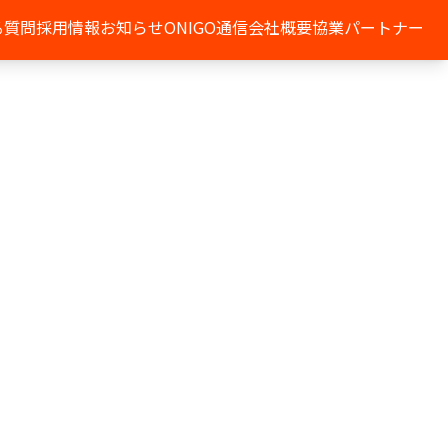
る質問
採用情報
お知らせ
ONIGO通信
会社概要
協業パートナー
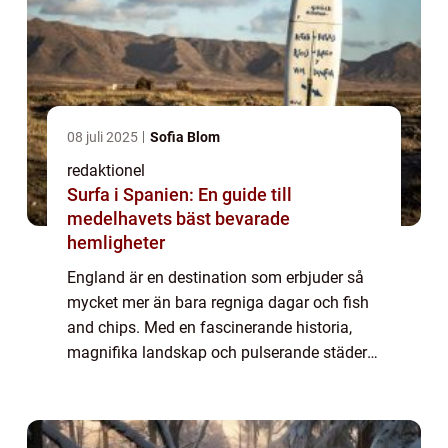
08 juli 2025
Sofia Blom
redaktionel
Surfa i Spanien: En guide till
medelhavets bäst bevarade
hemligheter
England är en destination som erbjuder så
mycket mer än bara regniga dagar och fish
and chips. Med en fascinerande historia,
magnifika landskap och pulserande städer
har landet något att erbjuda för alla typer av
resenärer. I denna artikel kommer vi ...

○ ○ ○ ○

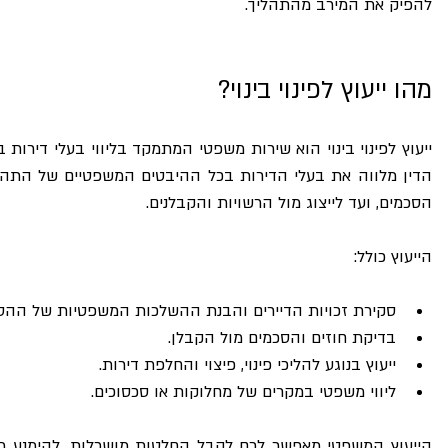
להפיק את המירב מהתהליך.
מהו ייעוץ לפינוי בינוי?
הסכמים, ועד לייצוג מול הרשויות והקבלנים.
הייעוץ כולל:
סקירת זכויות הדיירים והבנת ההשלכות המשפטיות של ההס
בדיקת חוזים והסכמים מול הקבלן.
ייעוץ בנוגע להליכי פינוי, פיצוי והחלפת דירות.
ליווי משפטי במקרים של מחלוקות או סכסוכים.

○ ○ ○ ○

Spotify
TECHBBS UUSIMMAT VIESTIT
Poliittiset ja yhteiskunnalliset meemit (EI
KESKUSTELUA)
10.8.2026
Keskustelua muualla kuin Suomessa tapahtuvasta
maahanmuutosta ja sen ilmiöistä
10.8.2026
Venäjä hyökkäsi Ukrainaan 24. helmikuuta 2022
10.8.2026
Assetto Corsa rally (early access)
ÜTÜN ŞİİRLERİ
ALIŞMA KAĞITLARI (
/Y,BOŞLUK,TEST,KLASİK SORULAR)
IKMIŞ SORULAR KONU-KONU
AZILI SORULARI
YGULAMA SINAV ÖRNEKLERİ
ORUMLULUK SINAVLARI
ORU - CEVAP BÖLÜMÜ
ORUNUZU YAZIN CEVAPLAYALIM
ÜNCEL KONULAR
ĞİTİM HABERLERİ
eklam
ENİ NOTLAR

○ ○ ○ ○

Task objective:
Render everything in the records above, from the line containing "08 juli 2025" down through the line containing "resenärer. I denna artikel kommer vi ...", as a JSON list of strings with one string per line and blank lines omitted.

Solution below:
[
  "08 juli 2025",
  "Sofia Blom",
  "redaktionel",
  "Surfa i Spanien: En guide till",
  "medelhavets bäst bevarade",
  "hemligheter",
  "England är en destination som erbjuder så",
  "mycket mer än bara regniga dagar och fish",
  "and chips. Med en fascinerande historia,",
  "magnifika landskap och pulserande städer",
  "har landet något att erbjuda för alla typer av",
  "resenärer. I denna artikel kommer vi ..."
]